What needs to be done - Transcribe all records below exactly, without images.

** Opening Records supplied block **

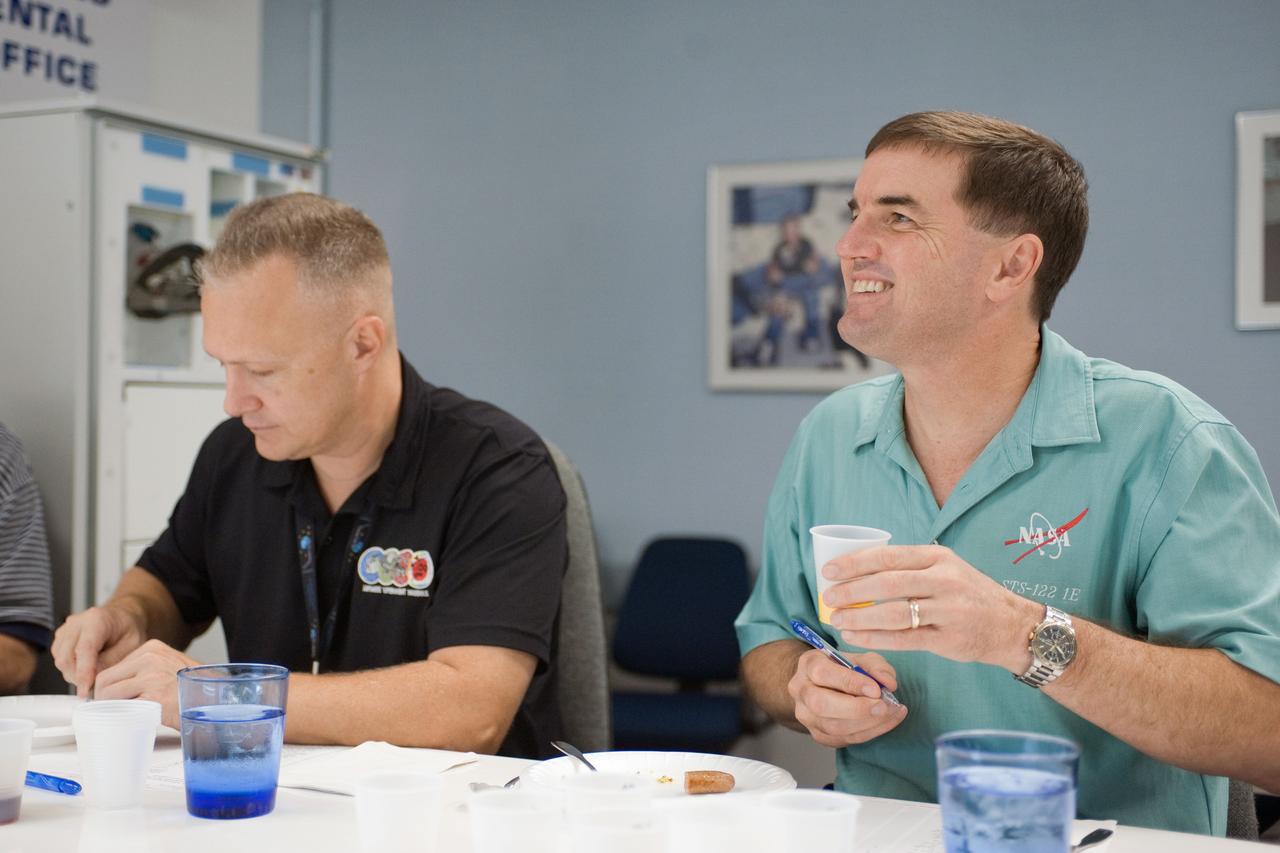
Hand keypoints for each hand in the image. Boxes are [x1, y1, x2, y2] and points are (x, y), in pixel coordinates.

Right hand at [51, 605, 147, 697]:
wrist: (122, 617)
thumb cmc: (128, 629)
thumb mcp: (132, 644)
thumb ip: (112, 661)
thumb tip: (93, 679)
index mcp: (97, 619)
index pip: (84, 649)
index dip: (84, 672)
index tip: (86, 691)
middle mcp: (76, 623)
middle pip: (66, 658)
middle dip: (79, 677)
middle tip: (95, 686)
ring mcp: (65, 630)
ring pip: (61, 661)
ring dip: (74, 674)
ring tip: (94, 674)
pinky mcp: (60, 639)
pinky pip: (60, 660)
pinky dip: (71, 669)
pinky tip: (87, 668)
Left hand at [93, 640, 197, 728]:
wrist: (218, 702)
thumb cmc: (193, 690)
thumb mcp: (168, 668)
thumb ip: (143, 671)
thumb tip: (112, 687)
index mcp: (152, 648)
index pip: (113, 668)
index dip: (111, 688)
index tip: (116, 701)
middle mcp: (150, 658)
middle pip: (105, 681)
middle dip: (106, 699)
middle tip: (115, 713)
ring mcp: (152, 677)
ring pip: (109, 695)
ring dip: (113, 709)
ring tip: (127, 717)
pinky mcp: (154, 697)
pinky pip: (124, 710)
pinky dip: (124, 718)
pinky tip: (136, 722)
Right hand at [787, 648, 906, 746]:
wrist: (824, 686)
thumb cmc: (843, 669)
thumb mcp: (860, 658)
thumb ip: (875, 666)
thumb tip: (888, 683)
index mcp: (809, 665)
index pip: (823, 674)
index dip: (850, 683)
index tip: (876, 689)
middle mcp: (801, 690)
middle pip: (821, 705)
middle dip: (857, 709)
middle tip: (883, 707)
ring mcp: (806, 715)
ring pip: (833, 727)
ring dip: (867, 723)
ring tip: (891, 713)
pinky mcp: (817, 734)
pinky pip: (842, 739)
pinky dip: (868, 733)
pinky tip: (885, 722)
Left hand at [825, 544, 1040, 671]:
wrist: (1013, 626)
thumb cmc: (969, 595)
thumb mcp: (947, 569)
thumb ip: (911, 568)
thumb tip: (859, 572)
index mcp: (939, 557)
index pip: (889, 556)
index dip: (854, 563)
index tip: (829, 570)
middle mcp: (944, 580)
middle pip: (887, 584)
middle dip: (852, 591)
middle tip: (828, 597)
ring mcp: (948, 610)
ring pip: (893, 613)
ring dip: (859, 618)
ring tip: (837, 620)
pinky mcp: (948, 639)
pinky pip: (904, 639)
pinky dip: (875, 638)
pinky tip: (856, 637)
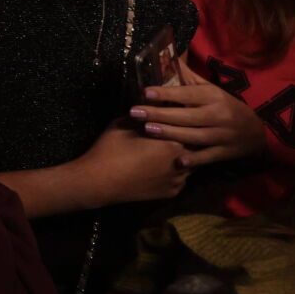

** Closing Records supplied block **

Result -
Hand keypoints for each hand in the image. Boxes are [x1, y1, x2, y2] and points are (x, y), in pixel coordinates.

Right hand at [51, 605, 147, 697]:
wrist: (122, 617)
thumb cmc: (128, 629)
thumb mcp: (132, 644)
thumb ip: (112, 661)
thumb tip: (93, 679)
index mcp: (97, 619)
index pip: (84, 649)
index dip: (84, 672)
index tip: (86, 691)
middle mcp: (76, 623)
middle pip: (66, 658)
middle dip: (79, 677)
middle tip: (95, 686)
ring mcp: (65, 630)
ring pip: (61, 661)
ring dip: (74, 674)
ring tip: (94, 674)
pinky mcp: (60, 639)
pinky pip: (60, 660)
pinky dip: (71, 669)
pinky tip: (87, 668)
Left hand at [93, 640, 197, 728]:
wrist: (218, 702)
thumb cmc: (193, 690)
thumb mcp: (168, 668)
thumb ip: (143, 671)
thumb tip: (112, 687)
index mcp: (152, 648)
index pip: (113, 668)
index dip: (111, 688)
index tip: (116, 701)
middle mcp: (150, 658)
middle pip: (105, 681)
middle dip: (106, 699)
middle tip: (115, 713)
ring mcp: (152, 677)
ring pip: (109, 695)
ring dip: (113, 709)
ring tip: (127, 717)
pinky mcp: (154, 697)
pinky pip: (124, 710)
pinky dip: (124, 718)
pinky tip: (136, 722)
Right hand at [787, 648, 906, 746]:
wrist: (824, 686)
thumb cmc: (843, 669)
thumb mcp: (860, 658)
thumb ip: (875, 666)
thumb tip: (888, 683)
index mcp: (809, 665)
index pip: (823, 674)
index dip: (850, 683)
index tip: (876, 689)
middle mcp: (801, 690)
middle pip: (821, 705)
middle dip: (857, 709)
middle tip: (883, 707)
ring mcp: (806, 715)
ring pip: (833, 727)
ring dip: (867, 723)
ring tip: (891, 713)
pinky mcp: (817, 734)
pinky pip: (842, 739)
pinky dip: (868, 733)
pinky tip: (885, 722)
Left hand at [825, 544, 1040, 671]:
wrist: (1013, 626)
thumb cmc: (969, 595)
thumb mcp: (947, 569)
thumb ip: (911, 568)
thumb tip: (859, 572)
index mcp: (939, 557)
index pip: (889, 556)
index dip: (854, 563)
index tip: (829, 570)
middle mcp: (944, 580)
middle pip: (887, 584)
middle dip: (852, 591)
middle tip: (828, 597)
ring mcp: (948, 610)
ring pip: (893, 613)
ring dip: (859, 618)
ring tip: (837, 620)
pinky mcp: (948, 639)
pinky pip: (904, 639)
pinky dip: (875, 638)
pinky tip: (856, 637)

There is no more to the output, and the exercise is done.